Canal de Suez, Goa, Sri Lanka, passage de l’équateur, ou encore Bali… À admirer ses dessins colorés bien disposés sur une table de la base navale, on s’attendrait presque à voir surgir Tintin ou encore Bob Morane, héros de notre enfance. Vu par le second maître (SM) Céline, alias Nautilustres, navigateur timonier à bord de la frégate Provence, la mission Clemenceau 25 prend des allures de grande aventure maritime.

Pour les 3.000 marins français qui ont participé à ce déploiement exceptionnel, ça en fut une à n’en pas douter. Le SM Céline, que nous avions rencontrée à la fin du mois de novembre dernier (1), quelques jours à peine avant qu’elle n’appareille de Toulon avec le groupe aéronaval (GAN), ne le nie pas. Elle qui avait commencé sa carrière dans les forces sous-marines, a cette fois découvert le monde en grand. Et en Technicolor! « En termes d’inspiration, c’était vraiment super. Pendant cinq mois, tous les jours, j’ai vu des choses différentes. Je n’ai jamais eu peur de la page blanche », confie la jeune femme.

La reconnaissance de ses pairs

Il ne valait mieux pas. Repérée pour son coup de crayon rafraîchissant, le SM Céline était en effet « missionnée » par sa hiérarchie pour raconter à sa manière cette incroyable mission Clemenceau. Alors elle a tout croqué, ou presque. Même ses petits ennuis médicaux qui l’ont conduite pendant deux jours dans l’hôpital du porte-avions Charles-de-Gaulle. « En termes de communication, pour faire connaître la Marine aux jeunes, le travail du SM Céline est très intéressant », commente l’officier communication de la Force d’action navale à Toulon.

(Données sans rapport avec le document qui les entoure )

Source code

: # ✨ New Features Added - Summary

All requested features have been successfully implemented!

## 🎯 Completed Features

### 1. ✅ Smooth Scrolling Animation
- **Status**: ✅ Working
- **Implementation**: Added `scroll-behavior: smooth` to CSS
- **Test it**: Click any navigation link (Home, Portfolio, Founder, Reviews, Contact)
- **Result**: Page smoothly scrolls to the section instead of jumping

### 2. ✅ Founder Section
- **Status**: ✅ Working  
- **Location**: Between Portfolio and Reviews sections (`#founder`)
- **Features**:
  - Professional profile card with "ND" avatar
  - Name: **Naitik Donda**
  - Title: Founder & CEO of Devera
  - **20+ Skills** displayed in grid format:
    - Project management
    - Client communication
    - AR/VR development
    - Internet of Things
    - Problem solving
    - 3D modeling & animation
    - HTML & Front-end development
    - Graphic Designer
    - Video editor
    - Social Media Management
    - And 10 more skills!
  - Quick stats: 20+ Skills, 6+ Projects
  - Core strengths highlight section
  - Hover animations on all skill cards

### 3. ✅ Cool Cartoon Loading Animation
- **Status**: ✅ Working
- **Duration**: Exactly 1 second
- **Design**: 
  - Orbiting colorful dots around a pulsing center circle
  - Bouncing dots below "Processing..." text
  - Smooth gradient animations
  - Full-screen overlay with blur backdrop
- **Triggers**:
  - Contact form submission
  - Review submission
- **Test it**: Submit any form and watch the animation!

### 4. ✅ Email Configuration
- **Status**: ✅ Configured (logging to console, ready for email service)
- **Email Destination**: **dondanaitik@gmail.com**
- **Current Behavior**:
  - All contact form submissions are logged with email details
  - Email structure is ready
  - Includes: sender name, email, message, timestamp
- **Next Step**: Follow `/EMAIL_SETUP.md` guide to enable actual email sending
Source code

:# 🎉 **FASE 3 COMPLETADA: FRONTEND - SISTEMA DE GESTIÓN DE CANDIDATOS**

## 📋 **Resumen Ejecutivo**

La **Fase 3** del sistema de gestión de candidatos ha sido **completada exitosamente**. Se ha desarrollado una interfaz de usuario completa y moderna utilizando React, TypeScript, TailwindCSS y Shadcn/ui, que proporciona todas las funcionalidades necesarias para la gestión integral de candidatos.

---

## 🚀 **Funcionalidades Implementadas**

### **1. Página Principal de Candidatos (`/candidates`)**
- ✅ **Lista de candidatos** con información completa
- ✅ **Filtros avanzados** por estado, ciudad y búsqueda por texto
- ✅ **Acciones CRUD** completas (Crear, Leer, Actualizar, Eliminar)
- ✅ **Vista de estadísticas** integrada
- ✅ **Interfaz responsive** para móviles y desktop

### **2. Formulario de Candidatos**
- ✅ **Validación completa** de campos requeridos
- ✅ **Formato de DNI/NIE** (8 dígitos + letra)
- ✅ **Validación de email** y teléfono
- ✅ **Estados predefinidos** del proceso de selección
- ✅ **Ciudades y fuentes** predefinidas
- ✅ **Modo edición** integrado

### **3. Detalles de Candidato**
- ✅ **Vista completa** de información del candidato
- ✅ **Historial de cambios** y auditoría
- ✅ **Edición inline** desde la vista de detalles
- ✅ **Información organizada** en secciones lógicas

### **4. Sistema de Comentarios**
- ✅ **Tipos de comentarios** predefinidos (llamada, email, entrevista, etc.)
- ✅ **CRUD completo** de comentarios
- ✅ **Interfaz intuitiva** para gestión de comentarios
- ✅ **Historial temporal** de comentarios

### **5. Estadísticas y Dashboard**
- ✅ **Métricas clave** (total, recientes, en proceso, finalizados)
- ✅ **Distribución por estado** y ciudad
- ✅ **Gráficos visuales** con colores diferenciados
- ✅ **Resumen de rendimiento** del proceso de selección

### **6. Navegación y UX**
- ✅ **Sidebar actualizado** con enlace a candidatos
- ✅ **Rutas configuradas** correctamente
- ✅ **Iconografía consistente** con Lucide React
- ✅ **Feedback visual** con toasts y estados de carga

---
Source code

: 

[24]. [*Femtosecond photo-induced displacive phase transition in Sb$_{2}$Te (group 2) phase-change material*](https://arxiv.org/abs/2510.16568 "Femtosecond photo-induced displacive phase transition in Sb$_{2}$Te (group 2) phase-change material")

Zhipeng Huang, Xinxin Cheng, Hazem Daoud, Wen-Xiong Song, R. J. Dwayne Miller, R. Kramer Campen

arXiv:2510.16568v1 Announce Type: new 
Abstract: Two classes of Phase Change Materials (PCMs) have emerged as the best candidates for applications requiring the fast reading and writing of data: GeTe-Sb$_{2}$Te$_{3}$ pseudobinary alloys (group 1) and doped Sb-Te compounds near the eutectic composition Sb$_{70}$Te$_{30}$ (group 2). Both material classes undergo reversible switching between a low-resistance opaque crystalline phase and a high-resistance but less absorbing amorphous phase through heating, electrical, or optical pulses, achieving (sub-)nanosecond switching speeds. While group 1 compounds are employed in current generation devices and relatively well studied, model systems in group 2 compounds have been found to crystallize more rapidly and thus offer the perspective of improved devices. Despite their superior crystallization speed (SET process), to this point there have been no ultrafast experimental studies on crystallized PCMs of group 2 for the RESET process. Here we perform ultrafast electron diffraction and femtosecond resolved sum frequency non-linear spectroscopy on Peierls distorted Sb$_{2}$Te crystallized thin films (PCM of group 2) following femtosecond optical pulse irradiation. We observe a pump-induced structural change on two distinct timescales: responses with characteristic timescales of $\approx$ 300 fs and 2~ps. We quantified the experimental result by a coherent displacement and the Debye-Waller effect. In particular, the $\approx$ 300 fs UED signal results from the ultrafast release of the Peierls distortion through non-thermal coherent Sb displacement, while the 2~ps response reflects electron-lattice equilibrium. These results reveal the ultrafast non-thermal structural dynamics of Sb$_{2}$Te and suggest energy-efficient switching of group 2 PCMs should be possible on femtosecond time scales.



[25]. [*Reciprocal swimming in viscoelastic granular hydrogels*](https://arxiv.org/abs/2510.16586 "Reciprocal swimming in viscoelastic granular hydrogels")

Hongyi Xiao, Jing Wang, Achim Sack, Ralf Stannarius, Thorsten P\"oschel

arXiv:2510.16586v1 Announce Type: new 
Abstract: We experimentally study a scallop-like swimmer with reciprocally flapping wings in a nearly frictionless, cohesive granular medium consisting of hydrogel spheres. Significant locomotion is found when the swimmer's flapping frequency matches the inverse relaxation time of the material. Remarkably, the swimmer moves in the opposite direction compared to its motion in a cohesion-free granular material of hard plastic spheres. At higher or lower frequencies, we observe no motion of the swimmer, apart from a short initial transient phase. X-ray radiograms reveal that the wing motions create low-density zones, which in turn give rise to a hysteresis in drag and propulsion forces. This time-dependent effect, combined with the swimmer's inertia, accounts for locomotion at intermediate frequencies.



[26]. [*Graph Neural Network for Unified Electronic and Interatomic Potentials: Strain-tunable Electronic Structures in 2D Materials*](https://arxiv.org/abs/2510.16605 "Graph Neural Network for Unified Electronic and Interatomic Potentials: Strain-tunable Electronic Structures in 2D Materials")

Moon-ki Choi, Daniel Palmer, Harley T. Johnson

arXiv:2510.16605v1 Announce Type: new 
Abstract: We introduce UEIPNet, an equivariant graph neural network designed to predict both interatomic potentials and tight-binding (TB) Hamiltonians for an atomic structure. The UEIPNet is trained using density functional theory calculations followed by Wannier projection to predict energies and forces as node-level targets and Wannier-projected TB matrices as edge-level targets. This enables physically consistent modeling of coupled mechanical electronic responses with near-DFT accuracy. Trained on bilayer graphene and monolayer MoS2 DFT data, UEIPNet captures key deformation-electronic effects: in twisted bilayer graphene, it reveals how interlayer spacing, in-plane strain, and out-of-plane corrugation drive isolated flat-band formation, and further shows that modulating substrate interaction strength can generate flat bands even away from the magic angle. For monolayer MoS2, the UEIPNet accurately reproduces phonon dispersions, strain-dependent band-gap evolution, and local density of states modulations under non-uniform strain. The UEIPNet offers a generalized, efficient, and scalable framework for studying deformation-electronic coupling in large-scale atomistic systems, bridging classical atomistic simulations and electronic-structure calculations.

Certes, le contrat n’était pas trop contraignant – « en moyenne, une publication sur Instagram toutes les deux semaines », précise l’illustratrice – mais cela venait en plus de ses quarts à la passerelle. « J’ai bien évidemment réalisé les dessins sur mon temps libre. Parfois, j’ai dû sacrifier des heures de sommeil pour finir des planches, mais j’aurais de toute façon tenu un journal personnel », confie le SM Céline.

Des efforts que la reconnaissance de ses pairs lui a vite fait oublier. « En découvrant mon travail, plusieurs marins, ou parfois leurs familles à terre, m’ont passé des commandes. C’est plutôt gratifiant. » Son talent a même dépassé les frontières. Pour preuve, ce marin japonais rencontré alors que le GAN s’était aventuré jusque dans l’océan Pacifique, et que le SM Céline a immortalisé – façon manga – à sa demande.

Rêves polaires

Cerise sur le… bateau, le SM Céline a même eu droit aux honneurs de Cols-Bleus, le magazine de la Marine nationale. « Un moment très particulier », sourit-elle. Si elle garde la tête froide, la jeune femme, encouragée par les commentaires positifs faits sur son travail artistique, aimerait bien faire quelque chose de sa production. Ses dessins sont la promesse d’un très beau carnet de voyage. Avis aux éditeurs.

Mais la SM Céline n’en a pas fini avec le grand large. À l’été, elle rejoindra la Guyane, sa nouvelle affectation, où elle sera à la barre d’un patrouilleur Antilles-Guyane de la Marine nationale. Avant même de traverser l’Atlantique, elle imagine déjà raconter son déménagement. En dessins bien sûr et sur son compte Instagram: Nautilustres.

Un bout de France en Amérique du Sud qui la rapproche de son rêve: « Depuis mes débuts dans la Marine nationale, je rêve de rejoindre l’Astrolabe qui ravitaille les bases en Antarctique. »

1. Voir également nos éditions du 25 novembre 2024.